What’s your work setup look like? (your apps, productivity tools, etc.)
- Feedly for the research
- Google apps for the company systems
- Streak for the sales software
- And PSFK for the new ideas!!
What’s the problem that you’re passionately tackling with wallkit at the moment?
Firstly, I’m trying to help publishers understand the opportunities from using subscription systems personally. For many media companies, the idea of a paywall is scary, and I’m trying to educate the market with my posts on Medium about the benefits.
Secondly, a free to trial, plug and play system that you can start as quickly as you can set up a WordPress blog.
And thirdly, we want to provide for member flow. You want systems that allow visitors to explore different sites within a media companies portfolio – or even beyond. Wallkit has a class pass functionality which will enable subscribers to visit other sites under conductions set up by the site owners.
Can you give some examples of publishers successfully using your solution?
One of our flagship installations is with the pioneering travel business publication Skift.com.

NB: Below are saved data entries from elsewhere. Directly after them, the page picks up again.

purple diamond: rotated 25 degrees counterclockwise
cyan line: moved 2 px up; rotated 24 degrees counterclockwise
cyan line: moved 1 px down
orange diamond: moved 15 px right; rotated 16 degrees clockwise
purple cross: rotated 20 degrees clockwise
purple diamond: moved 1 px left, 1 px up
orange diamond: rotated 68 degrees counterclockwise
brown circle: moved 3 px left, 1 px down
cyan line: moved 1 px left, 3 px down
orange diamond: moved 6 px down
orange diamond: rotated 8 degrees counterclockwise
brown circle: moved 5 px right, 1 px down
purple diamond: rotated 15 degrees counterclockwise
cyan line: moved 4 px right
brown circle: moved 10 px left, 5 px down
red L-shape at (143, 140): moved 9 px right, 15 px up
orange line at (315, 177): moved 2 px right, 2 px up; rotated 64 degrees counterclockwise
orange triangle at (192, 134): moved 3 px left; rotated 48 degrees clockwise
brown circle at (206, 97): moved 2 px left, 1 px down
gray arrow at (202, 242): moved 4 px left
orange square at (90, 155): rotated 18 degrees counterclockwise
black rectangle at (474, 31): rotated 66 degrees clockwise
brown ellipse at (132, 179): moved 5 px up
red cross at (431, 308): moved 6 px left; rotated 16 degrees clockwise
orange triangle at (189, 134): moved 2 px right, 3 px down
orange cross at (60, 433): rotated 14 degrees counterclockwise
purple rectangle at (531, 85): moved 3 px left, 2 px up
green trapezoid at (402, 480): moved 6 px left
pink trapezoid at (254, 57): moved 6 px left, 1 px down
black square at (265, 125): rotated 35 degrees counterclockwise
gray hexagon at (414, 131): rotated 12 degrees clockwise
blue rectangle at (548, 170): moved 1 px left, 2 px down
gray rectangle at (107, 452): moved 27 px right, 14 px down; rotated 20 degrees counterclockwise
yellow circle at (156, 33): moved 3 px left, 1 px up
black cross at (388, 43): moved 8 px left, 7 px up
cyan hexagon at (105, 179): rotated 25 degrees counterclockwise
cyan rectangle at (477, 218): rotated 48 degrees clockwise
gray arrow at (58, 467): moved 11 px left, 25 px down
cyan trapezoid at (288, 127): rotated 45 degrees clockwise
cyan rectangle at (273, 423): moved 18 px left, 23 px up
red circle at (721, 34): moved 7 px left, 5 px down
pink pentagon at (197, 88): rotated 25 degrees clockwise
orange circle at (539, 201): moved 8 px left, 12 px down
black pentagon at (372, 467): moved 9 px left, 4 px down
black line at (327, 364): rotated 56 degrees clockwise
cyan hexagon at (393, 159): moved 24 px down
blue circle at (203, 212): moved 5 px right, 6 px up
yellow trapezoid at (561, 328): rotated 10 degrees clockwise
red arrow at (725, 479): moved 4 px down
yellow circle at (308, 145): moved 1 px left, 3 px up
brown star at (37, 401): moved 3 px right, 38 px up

They also use it for their sister site AirlineWeekly.com, and we are working on that member flow strategy with them.
With so many paywall solutions out there, what do you see the future to look like?
One of the issues with current systems is data portability. Not many of the systems allow easy access to take the member data and shift it elsewhere. Several of our users have had to pay their previous providers for a full set of data. It’s really important that publishers think about this because otherwise they get trapped in the first system they use.
Do you have any advice for ambitious digital publishing and media professionals looking to build their product, not having a tech background?
There are so many great plug and play systems out there for publishers. Use best in class for each element of your tech stack and don’t try to do it yourselves. Just be sure the systems you use talk to the other ones quickly, and, avoid overly complicated and feature overloaded tech, especially in the paywall space. It might cost you an awful lot of money when you realize you made the wrong decision.